[Collection entries]
******************************
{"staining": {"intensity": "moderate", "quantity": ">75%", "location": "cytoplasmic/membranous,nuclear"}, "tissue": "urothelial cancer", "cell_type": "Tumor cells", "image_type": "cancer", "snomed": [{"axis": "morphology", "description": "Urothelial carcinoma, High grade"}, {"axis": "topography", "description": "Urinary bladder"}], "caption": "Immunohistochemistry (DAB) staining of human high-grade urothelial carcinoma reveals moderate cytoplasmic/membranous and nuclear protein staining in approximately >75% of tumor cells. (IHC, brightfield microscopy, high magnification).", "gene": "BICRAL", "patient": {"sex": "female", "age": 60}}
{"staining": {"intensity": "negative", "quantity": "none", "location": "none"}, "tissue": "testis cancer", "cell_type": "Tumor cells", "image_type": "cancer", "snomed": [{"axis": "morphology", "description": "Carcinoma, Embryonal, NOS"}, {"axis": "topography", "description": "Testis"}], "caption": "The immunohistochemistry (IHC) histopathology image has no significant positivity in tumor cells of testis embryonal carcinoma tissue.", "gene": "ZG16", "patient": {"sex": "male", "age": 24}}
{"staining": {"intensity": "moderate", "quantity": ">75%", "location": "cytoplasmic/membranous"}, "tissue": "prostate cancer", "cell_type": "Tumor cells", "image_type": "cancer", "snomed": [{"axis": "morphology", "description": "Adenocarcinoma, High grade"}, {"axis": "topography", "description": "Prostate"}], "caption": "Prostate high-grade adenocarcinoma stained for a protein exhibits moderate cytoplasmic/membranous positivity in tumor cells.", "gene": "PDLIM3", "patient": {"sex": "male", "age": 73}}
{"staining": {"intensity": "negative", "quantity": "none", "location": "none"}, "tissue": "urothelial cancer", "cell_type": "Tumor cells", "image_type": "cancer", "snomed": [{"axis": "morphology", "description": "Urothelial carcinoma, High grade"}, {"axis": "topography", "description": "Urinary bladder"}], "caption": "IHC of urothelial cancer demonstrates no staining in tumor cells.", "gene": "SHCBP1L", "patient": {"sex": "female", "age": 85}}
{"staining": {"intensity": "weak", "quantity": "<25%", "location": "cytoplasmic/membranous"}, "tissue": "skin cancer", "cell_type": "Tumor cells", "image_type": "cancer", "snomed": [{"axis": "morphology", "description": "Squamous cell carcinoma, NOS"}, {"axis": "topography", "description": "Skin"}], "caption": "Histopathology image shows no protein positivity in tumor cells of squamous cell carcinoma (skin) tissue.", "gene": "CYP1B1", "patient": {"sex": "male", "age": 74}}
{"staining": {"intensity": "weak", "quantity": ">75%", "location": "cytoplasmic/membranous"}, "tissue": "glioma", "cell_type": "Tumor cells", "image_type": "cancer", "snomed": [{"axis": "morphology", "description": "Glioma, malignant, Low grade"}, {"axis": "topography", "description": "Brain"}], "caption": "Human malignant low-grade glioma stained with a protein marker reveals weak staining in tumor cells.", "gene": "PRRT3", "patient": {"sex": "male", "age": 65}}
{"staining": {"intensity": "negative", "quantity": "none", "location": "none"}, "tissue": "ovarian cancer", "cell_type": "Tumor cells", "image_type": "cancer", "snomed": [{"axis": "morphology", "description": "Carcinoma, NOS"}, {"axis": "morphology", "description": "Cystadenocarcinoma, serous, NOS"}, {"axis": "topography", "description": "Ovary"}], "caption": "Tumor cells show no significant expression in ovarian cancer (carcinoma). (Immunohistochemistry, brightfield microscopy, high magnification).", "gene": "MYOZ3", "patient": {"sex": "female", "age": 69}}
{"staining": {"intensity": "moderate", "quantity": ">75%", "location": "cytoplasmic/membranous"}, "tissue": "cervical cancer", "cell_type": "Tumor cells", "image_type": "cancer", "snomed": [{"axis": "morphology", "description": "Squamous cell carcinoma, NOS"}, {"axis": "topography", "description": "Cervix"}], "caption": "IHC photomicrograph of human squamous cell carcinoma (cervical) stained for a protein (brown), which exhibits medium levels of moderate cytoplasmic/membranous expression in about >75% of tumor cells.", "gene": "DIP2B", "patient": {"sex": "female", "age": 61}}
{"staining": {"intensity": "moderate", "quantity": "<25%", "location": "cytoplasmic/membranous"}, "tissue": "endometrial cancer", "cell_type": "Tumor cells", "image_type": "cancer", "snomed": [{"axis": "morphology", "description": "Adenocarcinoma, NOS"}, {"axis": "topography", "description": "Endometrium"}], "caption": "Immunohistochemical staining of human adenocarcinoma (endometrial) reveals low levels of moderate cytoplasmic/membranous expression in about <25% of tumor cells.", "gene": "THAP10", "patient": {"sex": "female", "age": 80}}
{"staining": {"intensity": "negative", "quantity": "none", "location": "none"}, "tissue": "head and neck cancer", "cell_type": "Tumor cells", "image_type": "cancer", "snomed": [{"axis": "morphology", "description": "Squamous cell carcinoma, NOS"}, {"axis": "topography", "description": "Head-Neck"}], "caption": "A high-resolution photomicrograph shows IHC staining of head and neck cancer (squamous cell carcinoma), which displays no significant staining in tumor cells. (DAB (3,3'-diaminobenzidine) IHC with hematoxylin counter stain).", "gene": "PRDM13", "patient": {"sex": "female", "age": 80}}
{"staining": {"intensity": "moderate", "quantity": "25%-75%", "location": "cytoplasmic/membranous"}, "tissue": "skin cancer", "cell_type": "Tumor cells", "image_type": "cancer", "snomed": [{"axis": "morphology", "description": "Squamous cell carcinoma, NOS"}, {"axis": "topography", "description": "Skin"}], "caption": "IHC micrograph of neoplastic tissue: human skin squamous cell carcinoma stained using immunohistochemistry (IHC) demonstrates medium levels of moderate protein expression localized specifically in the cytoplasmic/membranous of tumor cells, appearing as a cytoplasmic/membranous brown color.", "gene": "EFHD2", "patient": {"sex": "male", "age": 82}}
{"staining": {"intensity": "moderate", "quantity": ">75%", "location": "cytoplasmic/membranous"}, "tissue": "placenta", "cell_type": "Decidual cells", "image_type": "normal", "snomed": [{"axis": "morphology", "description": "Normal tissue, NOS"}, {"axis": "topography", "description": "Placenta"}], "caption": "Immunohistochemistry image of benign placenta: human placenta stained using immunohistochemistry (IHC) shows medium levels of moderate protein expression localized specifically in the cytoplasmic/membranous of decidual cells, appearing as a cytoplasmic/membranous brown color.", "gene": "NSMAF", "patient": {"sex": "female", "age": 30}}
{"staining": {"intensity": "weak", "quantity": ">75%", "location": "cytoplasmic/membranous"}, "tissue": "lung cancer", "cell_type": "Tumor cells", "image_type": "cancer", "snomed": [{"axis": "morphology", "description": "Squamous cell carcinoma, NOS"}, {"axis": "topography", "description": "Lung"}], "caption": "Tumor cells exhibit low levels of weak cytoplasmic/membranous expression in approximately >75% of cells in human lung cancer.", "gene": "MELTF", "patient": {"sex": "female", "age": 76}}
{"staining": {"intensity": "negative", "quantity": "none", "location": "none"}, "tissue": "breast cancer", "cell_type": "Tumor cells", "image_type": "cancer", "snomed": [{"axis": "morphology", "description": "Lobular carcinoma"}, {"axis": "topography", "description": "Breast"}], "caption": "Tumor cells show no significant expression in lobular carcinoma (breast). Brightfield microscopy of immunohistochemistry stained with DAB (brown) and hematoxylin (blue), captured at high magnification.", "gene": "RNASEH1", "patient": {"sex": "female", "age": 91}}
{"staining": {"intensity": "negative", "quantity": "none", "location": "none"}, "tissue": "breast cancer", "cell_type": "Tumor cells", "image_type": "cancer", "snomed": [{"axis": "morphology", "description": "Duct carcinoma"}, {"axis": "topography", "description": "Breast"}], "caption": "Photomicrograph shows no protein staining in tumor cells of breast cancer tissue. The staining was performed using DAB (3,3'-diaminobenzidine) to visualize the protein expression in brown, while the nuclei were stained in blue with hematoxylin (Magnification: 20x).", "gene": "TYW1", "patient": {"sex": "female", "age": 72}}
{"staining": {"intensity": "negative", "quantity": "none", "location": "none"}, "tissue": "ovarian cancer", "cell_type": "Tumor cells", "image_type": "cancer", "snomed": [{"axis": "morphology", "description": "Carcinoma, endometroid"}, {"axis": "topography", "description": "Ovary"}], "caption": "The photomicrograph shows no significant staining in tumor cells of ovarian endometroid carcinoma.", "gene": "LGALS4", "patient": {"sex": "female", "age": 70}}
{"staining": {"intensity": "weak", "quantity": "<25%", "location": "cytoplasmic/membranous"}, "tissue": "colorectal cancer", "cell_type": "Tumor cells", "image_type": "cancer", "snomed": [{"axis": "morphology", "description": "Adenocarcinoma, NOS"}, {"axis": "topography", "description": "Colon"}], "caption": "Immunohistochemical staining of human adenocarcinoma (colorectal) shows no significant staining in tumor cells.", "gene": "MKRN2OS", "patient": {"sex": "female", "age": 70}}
******************************
### Your objective
Whenever a line above has the word "positivity" in it, copy that line.

### Result of the exercise
{"staining": {"intensity": "negative", "quantity": "none", "location": "none"}, "tissue": "testis cancer", "cell_type": "Tumor cells", "image_type": "cancer", "snomed": [{"axis": "morphology", "description": "Carcinoma, Embryonal, NOS"}, {"axis": "topography", "description": "Testis"}], "caption": "The immunohistochemistry (IHC) histopathology image has no significant positivity in tumor cells of testis embryonal carcinoma tissue.", "gene": "ZG16", "patient": {"sex": "male", "age": 24}}
{"staining": {"intensity": "moderate", "quantity": ">75%", "location": "cytoplasmic/membranous"}, "tissue": "prostate cancer", "cell_type": "Tumor cells", "image_type": "cancer", "snomed": [{"axis": "morphology", "description": "Adenocarcinoma, High grade"}, {"axis": "topography", "description": "Prostate"}], "caption": "Prostate high-grade adenocarcinoma stained for a protein exhibits moderate cytoplasmic/membranous positivity in tumor cells.", "gene": "PDLIM3", "patient": {"sex": "male", "age": 73}}
{"staining": {"intensity": "weak", "quantity": "<25%", "location": "cytoplasmic/membranous"}, "tissue": "skin cancer", "cell_type": "Tumor cells", "image_type": "cancer", "snomed": [{"axis": "morphology", "description": "Squamous cell carcinoma, NOS"}, {"axis": "topography", "description": "Skin"}], "caption": "Histopathology image shows no protein positivity in tumor cells of squamous cell carcinoma (skin) tissue.", "gene": "CYP1B1", "patient": {"sex": "male", "age": 74}}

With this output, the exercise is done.